***** ENTRIES SHOWN *****
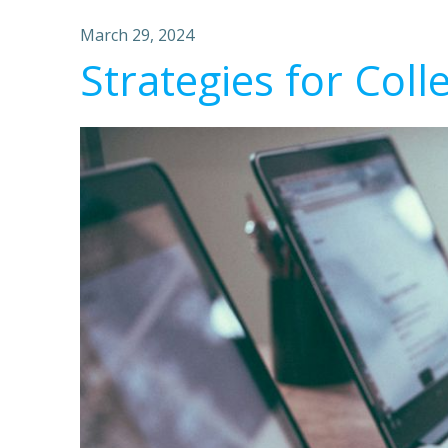
March 29, 2024
Strategies for Coll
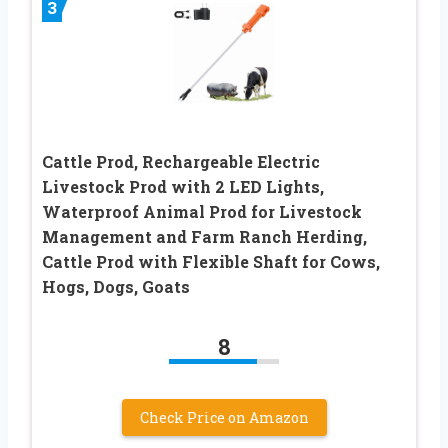
3
Cattle Prod, Rechargeable Electric
Livestock Prod with 2 LED Lights,
Waterproof Animal Prod for Livestock
Management and Farm Ranch Herding,
Cattle Prod with Flexible Shaft for Cows,
Hogs, Dogs, Goats
8
Check Price on Amazon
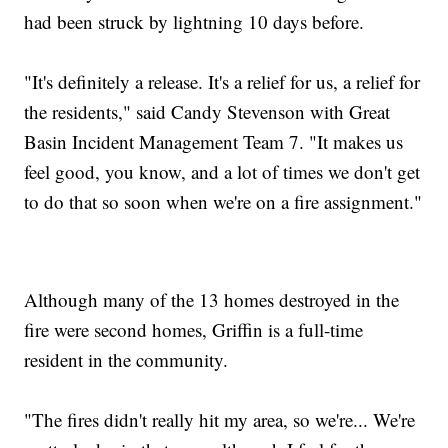
had been struck by lightning 10 days before.
"It's definitely a release. It's a relief for us, a relief for
the residents," said Candy Stevenson with Great
Basin Incident Management Team 7. "It makes us
feel good, you know, and a lot of times we don't get
to do that so soon when we're on a fire assignment."
Although many of the 13 homes destroyed in the
fire were second homes, Griffin is a full-time
resident in the community.
"The fires didn't really hit my area, so we're... We're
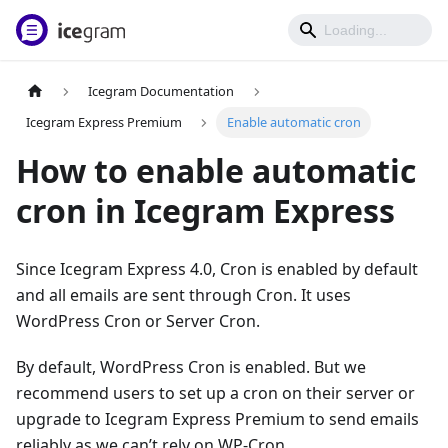
Icegram Documentation
Icegram Express Premium
Enable automatic cron
How to enable automatic
cron in Icegram Express
Since Icegram Express 4.0, Cron is enabled by default
and all emails are sent through Cron. It uses
WordPress Cron or Server Cron.
By default, WordPress Cron is enabled. But we
recommend users to set up a cron on their server or
upgrade to Icegram Express Premium to send emails
reliably as we can’t rely on WP-Cron.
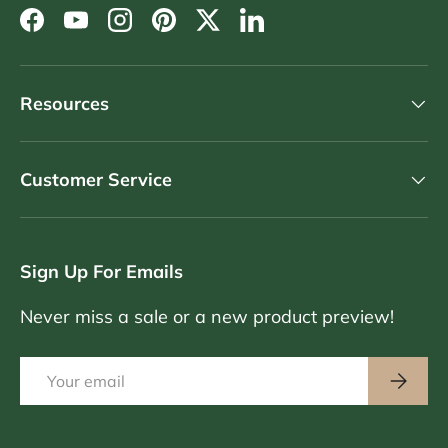
Facebook
YouTube
Instagram
Pinterest
Twitter
LinkedIn
Resources
Customer Service
Sign Up For Emails
Never miss a sale or a new product preview!
Email
Subscri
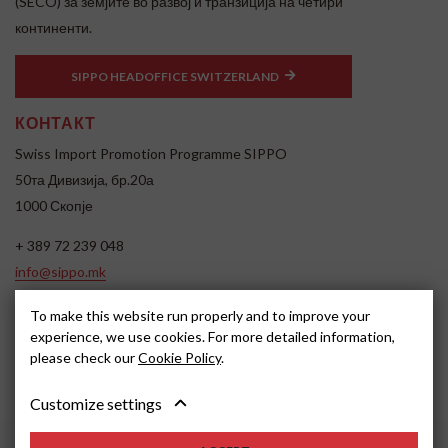
(SECO) за земјите во развој и транзиција на четири
континенти.
SIPPO HEADOFFICE SWITZERLAND
КОНТАКТ
Swiss Import Promotion Programme SIPPO
50та Дивизија, бр.20а
1000 Скопје
+ 389 72 239 048
info@sippo.mk
www.sippo.mk
To make this website run properly and to improve your
SOCIAL MEDIA
experience, we use cookies. For more detailed information,
please check our
Cookie Policy
.
Customize settings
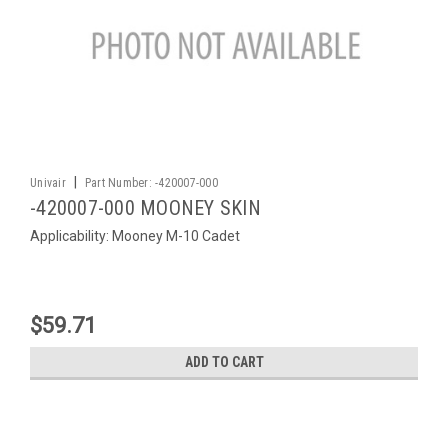
|
Univair
Part Number:
-420007-000
-420007-000 MOONEY SKIN
Applicability: Mooney M-10 Cadet
$59.71
ADD TO CART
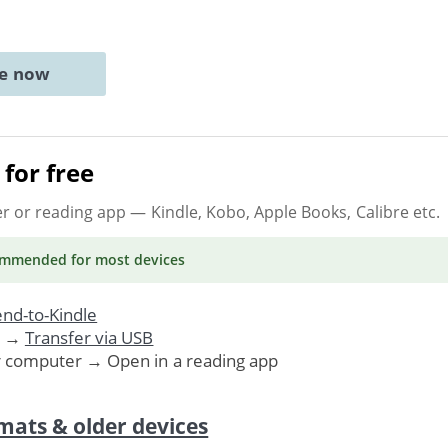
ne now
for free
er or reading app
— Kindle, Kobo, Apple Books, Calibre etc.
ommended
for most devices
nd-to-Kindle
. →
Transfer via USB
r computer → Open in a reading app
mats & older devices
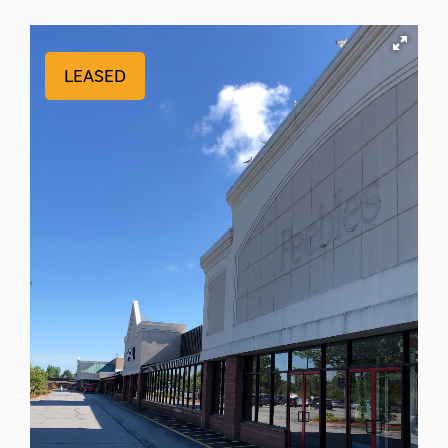
LEASED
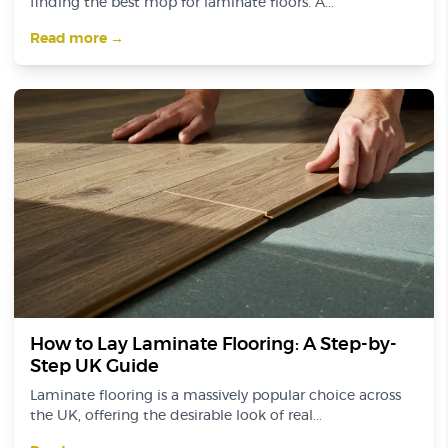
finding the best mop for laminate floors. A...
Read more →
How to Lay Laminate Flooring: A Step-by-
Step UK Guide
Laminate flooring is a massively popular choice across
the UK, offering the desirable look of real...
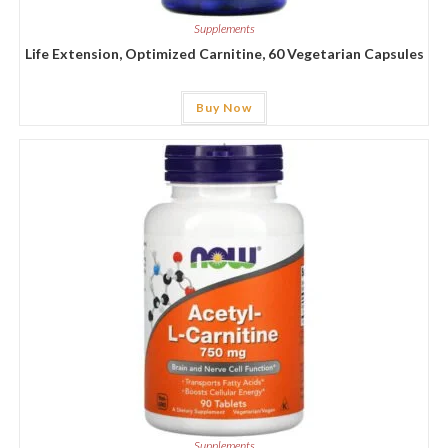
Supplements
Life Extension, Optimized Carnitine, 60 Vegetarian Capsules
Buy Now
Supplements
*****
__WHAT IS BEING ASKED__
Wherever the string "Premium" appears in the records, copy the whole line.

__PROBLEM SOLUTION__
Icegram Express Premium
upgrade to Icegram Express Premium to send emails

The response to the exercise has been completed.